Tuesday, January 30, 2018

The Duke Street Slave Pen, Alexandria Virginia 1861

The Duke Street Slave Pen
(Now the Offices of the Urban League)


     Alexandria, Virginia was a major center for the domestic slave trade during the antebellum period.  Hundreds of thousands of slaves were shipped to the labor hungry cotton fields of the Deep South. 

Slaves being sold to cotton planters further south were brought into Alexandria from the countryside and housed in the slave pen until the time for sale.  After sale, they were herded to the Alexandria wharves and shipped out in lots by steamboat.  Lewis Bailey, taken from his family and sold as a young boy walked back to Alexandria from Texas after the Civil War to be re-united with his mother.

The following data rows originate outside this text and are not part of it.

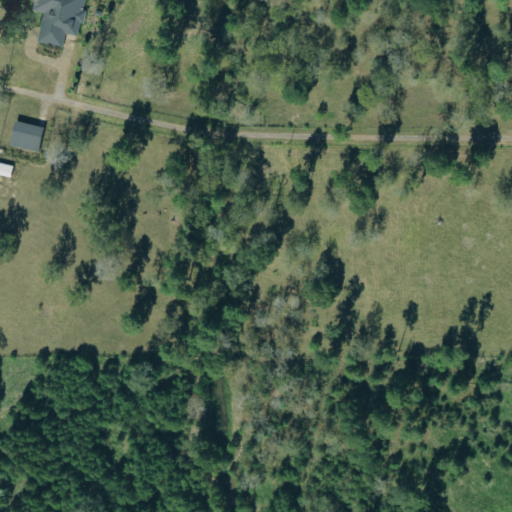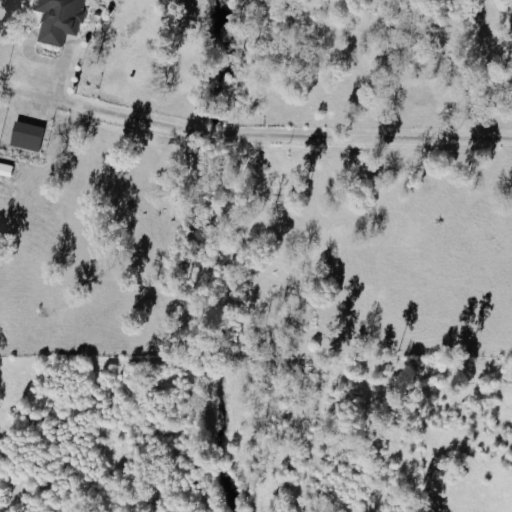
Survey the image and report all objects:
building: (60, 20)
building: (29, 136)
road: (253, 136)
building: (7, 170)
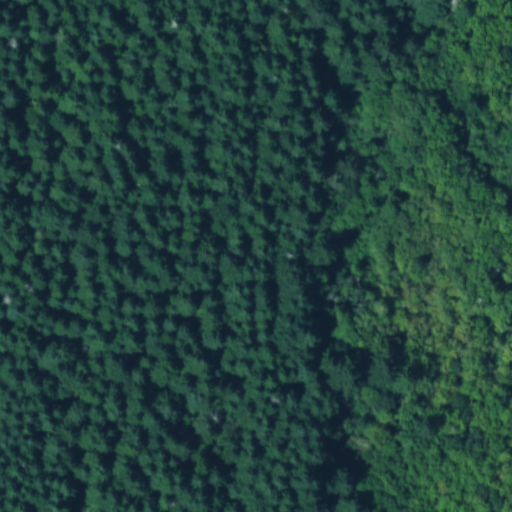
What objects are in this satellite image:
road: (435, 91)
road: (49, 255)
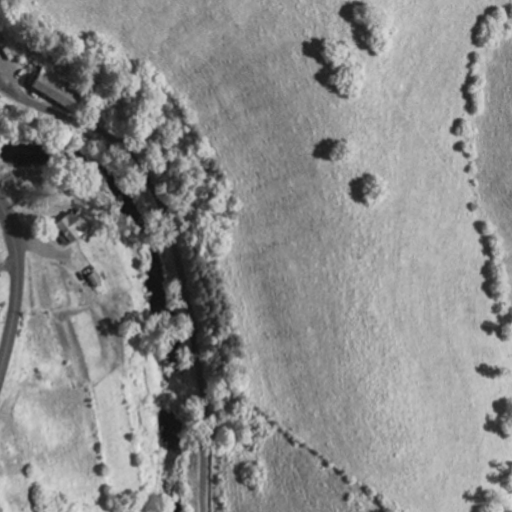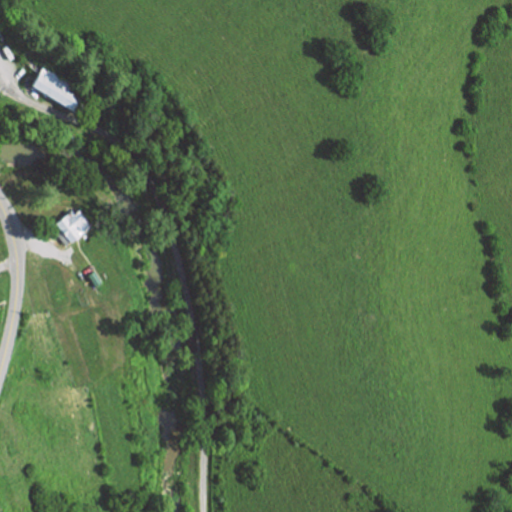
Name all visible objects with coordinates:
building: (58, 87)
building: (55, 88)
building: (55, 123)
building: (68, 224)
building: (71, 226)
road: (39, 246)
road: (177, 251)
road: (7, 262)
road: (16, 283)
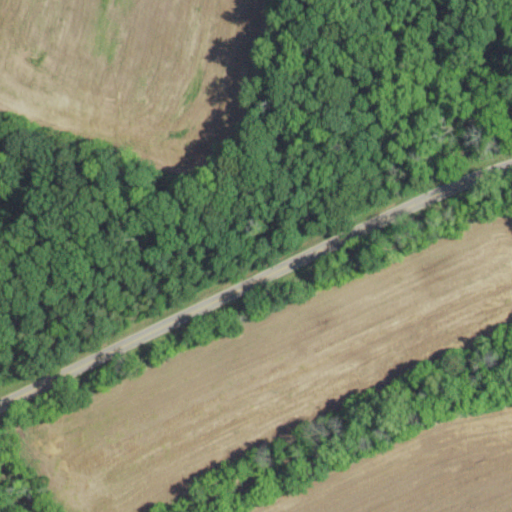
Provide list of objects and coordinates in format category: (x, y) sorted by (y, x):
road: (254, 279)
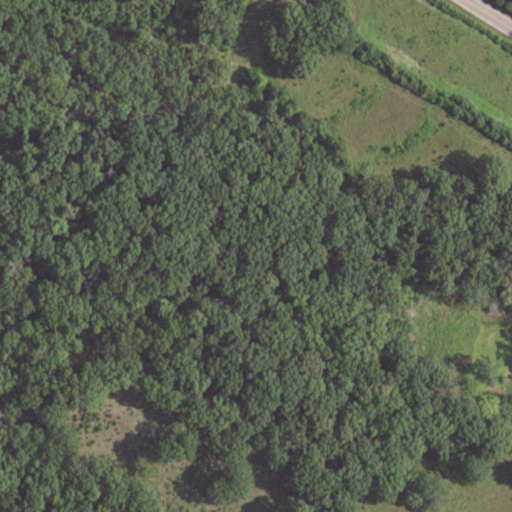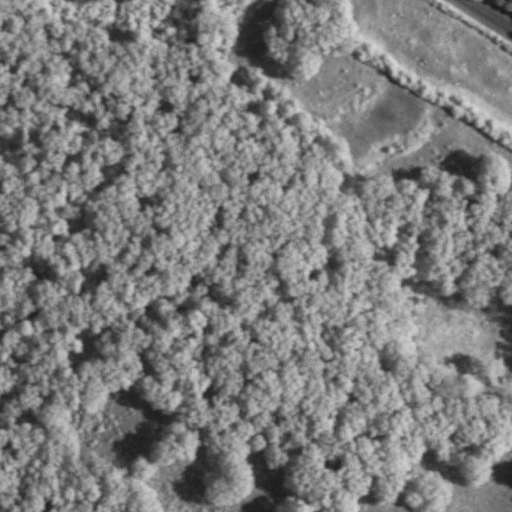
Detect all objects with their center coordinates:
road: (488, 15)
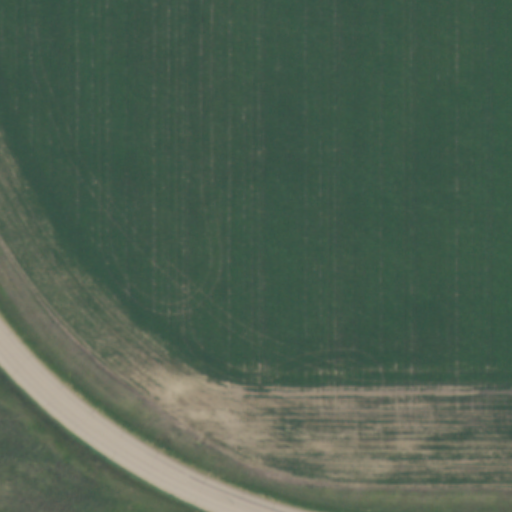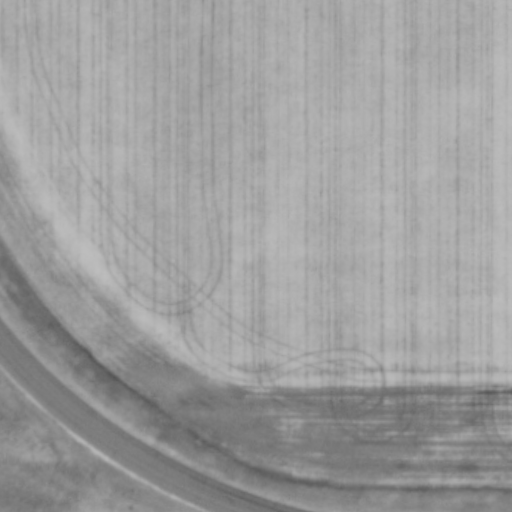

Masters were forced to explain why contented and well cared for servants ran away so frequently and in such large numbers.  Many owners concluded that frequent runaways were mentally imbalanced.  Masters devoted considerable energy to controlling the movement of slaves.  Written passes were needed to leave the plantation.  Overseers watched the slave quarters, slave patrols were formed, professional slave hunters were employed, and rewards were offered.

Slave trader George Kephart went out of business abruptly on May 24, 1861 as the Union army marched into Alexandria.  When Federal troops arrived at the slave pen on Duke Street, the pen was in complete disarray, the sole occupant one old slave still chained to the floor.